WASHINGTON (1/18/13, UPDATED 3:45 P.M. ET)--The Consumer Financial Protection Bureau announced it is issuing rules to prevent unscrupulous mortgage loan originators (MLO) from generating higher compensation for themselves by steering borrowers into risky and high-cost loans.
The CFPB's final rules will:
- Broaden the application of prohibitions on compensation that varies with the loan terms. For instance, an MLO should not be paid more if the consumer takes a loan with a higher interest rate, a prepayment penalty, or higher fees;
- Prohibit "dual compensation": Under the CFPB's rules, the loan originator cannot get paid by both the consumer and another person such as the creditor; and
- Set qualification and screening standards: An MLO must meet character, fitness, and financial responsibility reviews, pass a criminal background check, be screened for felony convictions; and undertake training to ensure they have the knowledge about the rules governing the types of loans they originate.

RECORDED INFORMATION
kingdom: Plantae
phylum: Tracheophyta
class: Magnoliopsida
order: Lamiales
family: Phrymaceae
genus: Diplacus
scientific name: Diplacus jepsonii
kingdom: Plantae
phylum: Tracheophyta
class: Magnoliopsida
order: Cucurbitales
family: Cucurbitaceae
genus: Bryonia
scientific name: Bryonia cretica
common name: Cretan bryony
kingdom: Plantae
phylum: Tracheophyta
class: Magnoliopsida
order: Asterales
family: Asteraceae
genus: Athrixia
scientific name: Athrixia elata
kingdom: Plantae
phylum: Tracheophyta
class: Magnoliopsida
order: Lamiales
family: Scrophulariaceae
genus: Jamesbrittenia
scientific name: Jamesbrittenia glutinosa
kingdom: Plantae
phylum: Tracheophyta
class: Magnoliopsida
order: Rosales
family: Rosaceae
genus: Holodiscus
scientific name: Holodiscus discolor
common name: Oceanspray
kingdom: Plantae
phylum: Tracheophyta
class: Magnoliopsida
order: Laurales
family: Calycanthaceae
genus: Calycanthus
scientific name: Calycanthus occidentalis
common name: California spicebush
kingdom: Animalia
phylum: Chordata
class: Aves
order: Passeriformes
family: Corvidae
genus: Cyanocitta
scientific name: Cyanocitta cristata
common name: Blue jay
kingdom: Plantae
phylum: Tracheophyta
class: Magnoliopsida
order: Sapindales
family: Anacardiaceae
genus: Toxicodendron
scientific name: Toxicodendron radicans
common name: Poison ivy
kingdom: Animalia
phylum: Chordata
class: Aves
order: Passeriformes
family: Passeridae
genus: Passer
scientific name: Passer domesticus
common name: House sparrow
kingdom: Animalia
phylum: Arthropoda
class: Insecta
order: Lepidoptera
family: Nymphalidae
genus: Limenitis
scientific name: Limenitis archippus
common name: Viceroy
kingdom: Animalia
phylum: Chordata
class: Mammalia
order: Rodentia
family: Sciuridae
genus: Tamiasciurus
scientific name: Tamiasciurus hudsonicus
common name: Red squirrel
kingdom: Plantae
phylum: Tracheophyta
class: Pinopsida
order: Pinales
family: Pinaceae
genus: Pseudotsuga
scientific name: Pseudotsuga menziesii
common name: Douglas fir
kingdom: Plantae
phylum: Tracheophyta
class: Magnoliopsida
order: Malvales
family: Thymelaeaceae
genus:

TO-DO LIST
a) In the mortgage rules announcement, replace "unscrupulous" with "dishonest" and write out the passage from "WASHINGTON (1/18/13, UPDATED" up to and including "and high-cost loans.".
b) List each loan feature that, according to the mortgage rules announcement, should not lead to higher pay for an MLO when a consumer takes a loan with it.

FINAL RESULTS
a)
WASHINGTON (1/18/13, UPDATED 3:45 P.M. ET)--The Consumer Financial Protection Bureau announced it is issuing rules to prevent dishonest mortgage loan originators (MLO) from generating higher compensation for themselves by steering borrowers into risky and high-cost loans.

b)
- A higher interest rate
- A prepayment penalty
- Higher fees